* [Instructions to follow]: The records below must be transcribed exactly.

* [Data shown]:
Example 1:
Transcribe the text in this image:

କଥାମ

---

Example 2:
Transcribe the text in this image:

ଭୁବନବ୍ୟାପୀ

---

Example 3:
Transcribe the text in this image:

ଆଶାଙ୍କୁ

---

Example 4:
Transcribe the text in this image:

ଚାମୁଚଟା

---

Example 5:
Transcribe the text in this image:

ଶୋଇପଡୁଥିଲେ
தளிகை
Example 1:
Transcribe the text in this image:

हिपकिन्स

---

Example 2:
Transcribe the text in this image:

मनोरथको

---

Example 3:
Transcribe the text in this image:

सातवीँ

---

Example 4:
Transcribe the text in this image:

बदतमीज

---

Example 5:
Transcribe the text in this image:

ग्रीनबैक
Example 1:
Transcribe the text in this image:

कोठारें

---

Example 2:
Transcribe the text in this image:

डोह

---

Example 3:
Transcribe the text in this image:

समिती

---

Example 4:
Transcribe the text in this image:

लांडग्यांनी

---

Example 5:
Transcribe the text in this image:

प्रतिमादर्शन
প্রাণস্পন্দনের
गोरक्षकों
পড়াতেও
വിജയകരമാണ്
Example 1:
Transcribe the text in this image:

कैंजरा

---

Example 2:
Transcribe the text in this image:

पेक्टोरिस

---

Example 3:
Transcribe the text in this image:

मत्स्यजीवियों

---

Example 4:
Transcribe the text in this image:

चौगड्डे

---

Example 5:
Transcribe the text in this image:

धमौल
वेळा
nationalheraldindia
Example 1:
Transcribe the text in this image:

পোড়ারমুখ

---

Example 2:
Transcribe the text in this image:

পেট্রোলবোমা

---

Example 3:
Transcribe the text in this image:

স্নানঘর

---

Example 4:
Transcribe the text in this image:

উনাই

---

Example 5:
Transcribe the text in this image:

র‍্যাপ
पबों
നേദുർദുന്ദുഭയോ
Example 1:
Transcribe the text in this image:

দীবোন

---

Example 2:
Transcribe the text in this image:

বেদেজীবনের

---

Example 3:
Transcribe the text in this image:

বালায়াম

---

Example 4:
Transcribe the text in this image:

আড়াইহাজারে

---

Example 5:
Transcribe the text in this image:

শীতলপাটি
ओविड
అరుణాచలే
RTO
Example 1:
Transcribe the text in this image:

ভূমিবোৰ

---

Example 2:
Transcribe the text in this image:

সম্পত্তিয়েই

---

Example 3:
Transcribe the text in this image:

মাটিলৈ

* [Answer space]:
Example 1:
Transcribe the text in this image:

କଥାମ

---

Example 2:
Transcribe the text in this image:

ଭୁବନବ୍ୟାପୀ

---

Example 3:
Transcribe the text in this image:

ଆଶାଙ୍କୁ

---

Example 4:
Transcribe the text in this image:

ଚାମୁଚଟା

---

Example 5:
Transcribe the text in this image:

ଶୋଇପଡୁଥିଲେ
தளிகை
Example 1:
Transcribe the text in this image:

हिपकिन्स

---

Example 2:
Transcribe the text in this image:

मनोरथको

---

Example 3:
Transcribe the text in this image:

सातवीँ

---

Example 4:
Transcribe the text in this image:

बदतमीज

---

Example 5:
Transcribe the text in this image:

ग्रीनबैक
Example 1:
Transcribe the text in this image:

कोठारें

---

Example 2:
Transcribe the text in this image:

डोह

---

Example 3:
Transcribe the text in this image:

समिती

---

Example 4:
Transcribe the text in this image:

लांडग्यांनी

---

Example 5:
Transcribe the text in this image:

प्रतिमादर्शन
প্রাণস্পন্দনের
गोरक्षकों
পড়াতেও
വിജയകരമാണ്
Example 1:
Transcribe the text in this image:

कैंजरा

---

Example 2:
Transcribe the text in this image:

पेक्टोरिस

---

Example 3:
Transcribe the text in this image:

मत्स्यजीवियों

---

Example 4:
Transcribe the text in this image:

चौगड्डे

---

Example 5:
Transcribe the text in this image:

धमौल
वेळा
nationalheraldindia
Example 1:
Transcribe the text in this image:

পোড়ারমুখ

---

Example 2:
Transcribe the text in this image:

পেট্রোলবোমা

---

Example 3:
Transcribe the text in this image:

স্নানঘর

---

Example 4:
Transcribe the text in this image:

উনাই

---

Example 5:
Transcribe the text in this image:

র‍্যাপ
पबों
നേദുർദുന്ദുഭയോ
Example 1:
Transcribe the text in this image:

দীবোন

---

Example 2:
Transcribe the text in this image:

বেদেজীবনের

---

Example 3:
Transcribe the text in this image:

বালায়াম

---

Example 4:
Transcribe the text in this image:

আড়াইহাজারে

---

Example 5:
Transcribe the text in this image:

শীতলপাটি
ओविड
అరుణాచలే
RTO
Example 1:
Transcribe the text in this image:

ভূমিবোৰ

---

Example 2:
Transcribe the text in this image:

সম্পত্তিয়েই

---

Example 3:
Transcribe the text in this image:

মাটিলৈ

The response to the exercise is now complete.